Program ini dihadirkan untuk membantu pegawai berpenghasilan menengah ke bawah menghemat biaya transportasi harian, sekaligus meningkatkan minat masyarakat terhadap penggunaan transportasi publik.
Moda Transportasi yang Tersedia
Dalam Pergub Jakarta Nomor 33 Tahun 2025 tentang Pemberian Layanan Angkutan Umum Massal Gratis, dijelaskan bahwa layanan gratis mencakup tiga moda transportasi massal utama yang dioperasikan oleh badan usaha milik daerah, yaitu:
- Bus rapid transit (BRT) atau Transjakarta, termasuk layanan pengumpan (feeder), integrasi, dan Transjabodetabek.
- Mass rapid transit (MRT) Jakarta.
- Light rail transit (LRT) Jakarta.
Semua layanan ini dapat diakses secara gratis oleh pegawai yang memenuhi syarat sebagai pemegang Kartu Pekerja Jakarta aktif.

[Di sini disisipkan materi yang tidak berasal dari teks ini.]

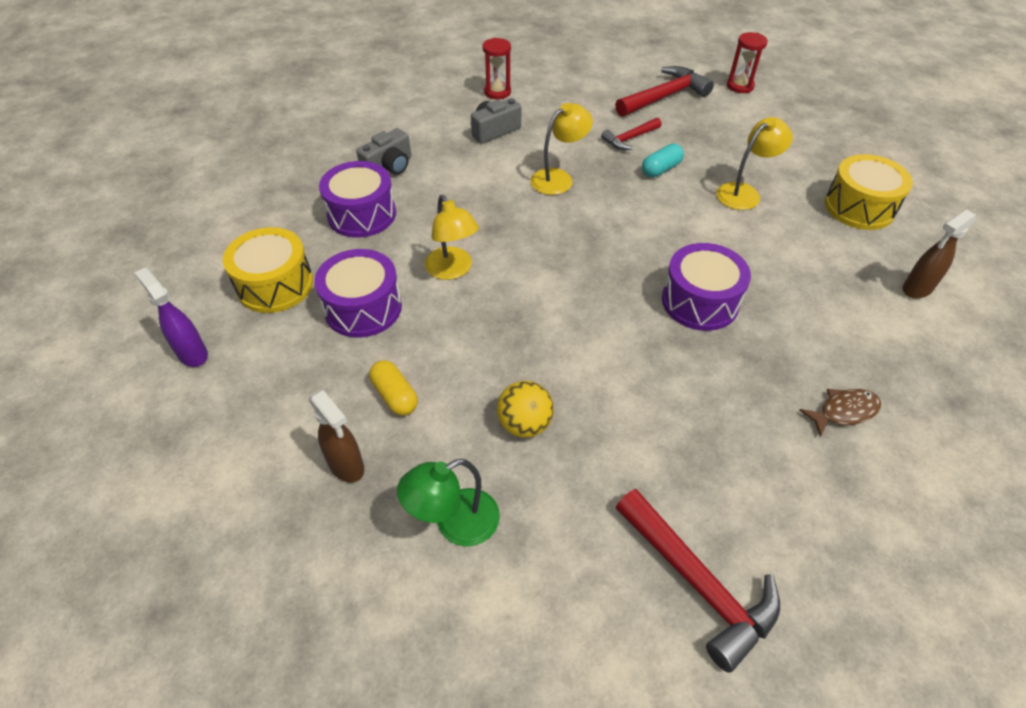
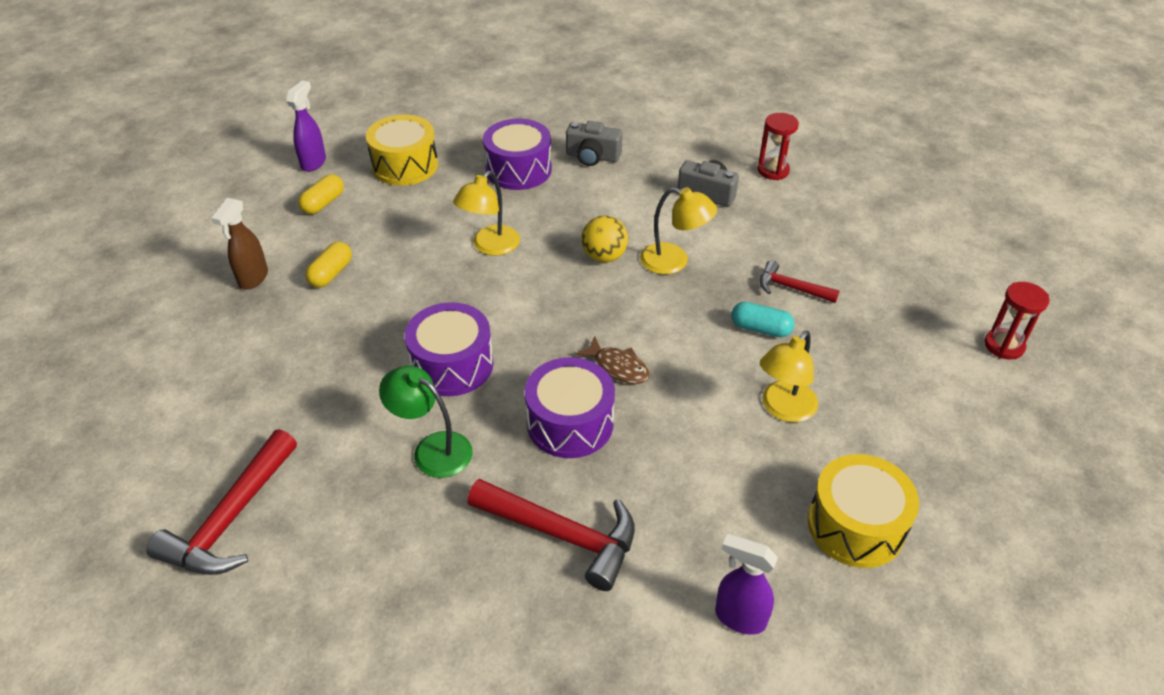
camera: 60 degrees right, 5 degrees down
(273, 367) = (323, 203): none -> yellow capsule
(363, 308) = (411, 218): purple drum -> purple drum (452, 365)
(455, 524) = (228, 354): green lamp -> green lamp (432, 449)
(524, 424) = (342, 356): yellow ball -> yellow ball (604, 256)
(664, 96) = (904, 289): red hammer -> red hammer (563, 535)
(744, 192) = (783, 409): yellow lamp -> yellow lamp turned 105 degrees clockwise
(844, 411) = (486, 583): brown fish -> brown fish (618, 367)
(916, 289) = (739, 617): brown spray bottle -> purple spray bottle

Syarat dan Cara Mendapatkan Fasilitas Gratis
Agar dapat menikmati fasilitas transportasi gratis ini, pegawai perlu memenuhi sejumlah syarat dan melengkapi dokumen administratif berikut:
- Memiliki KPJ yang masih aktif.
- Berpenghasilan maksimal 1,15 kali UMP Jakarta atau setara Rp 6.206.275.
Menyertakan dokumen pendukung, meliputi:
- Fotokopi KTP Jakarta, KK, dan NPWP.
- Surat keterangan aktif bekerja dari perusahaan.
- Slip gaji terakhir.
- File Excel sesuai format di bit.ly/formatkpj.
- Surat pernyataan sesuai format di bit.ly/pernyataankpj.
Proses pendaftaran dilakukan melalui badan usaha transportasi terkait seperti MRT Jakarta, LRT Jakarta, atau Transjakarta. Setelah dokumen diverifikasi, PT Bank DKI akan menerbitkan Kartu Layanan Transportasi Gratis yang berlaku selama enam bulan dan dapat diperpanjang.
Setelah kartu aktif, pegawai hanya perlu melakukan tap in di gerbang MRT, LRT, atau halte Transjakarta tanpa dikenai biaya. Jika kartu hilang, pengguna wajib melapor maksimal dalam waktu 3x24 jam agar kartu bisa diblokir dan diganti.
Golongan Lain yang Berhak Menikmati Transportasi Gratis
Selain pegawai swasta pemegang KPJ, terdapat 15 golongan masyarakat lain yang juga berhak menikmati layanan transportasi gratis sesuai dengan Pergub Jakarta Nomor 33 Tahun 2025 tentang Pemberian Layanan Angkutan Umum Massal Gratis. Di antaranya adalah:
- Pegawai negeri sipil (PNS) Pemprov Jakarta dan pensiunan.
- Tenaga kontrak di lingkungan Pemprov Jakarta.
- Peserta didik penerima Kartu Jakarta Pintar (KJP).
- Pekerja swasta bergaji sesuai UMP melalui Bank DKI.
- Penghuni Rumah Susun Sederhana Sewa (Rusunawa).
- Anggota Tim Penggerak PKK.
- Penduduk ber-KTP Kepulauan Seribu.
- Penerima beras keluarga sejahtera (Raskin) di wilayah Jabodetabek.
- Anggota TNI dan Polri.
- Veteran Republik Indonesia.
- Penyandang disabilitas.
- Lansia berusia di atas 60 tahun.
- Pengurus masjid (marbot).
- Pendidik dan tenaga kependidikan PAUD.
- Juru pemantau jentik (Jumantik).
Kehadiran program ini memberikan banyak manfaat bagi pegawai berpenghasilan menengah ke bawah. Selain membantu mereka menghemat biaya transportasi, kebijakan ini juga mendorong penggunaan transportasi publik yang lebih ramah lingkungan dan efisien.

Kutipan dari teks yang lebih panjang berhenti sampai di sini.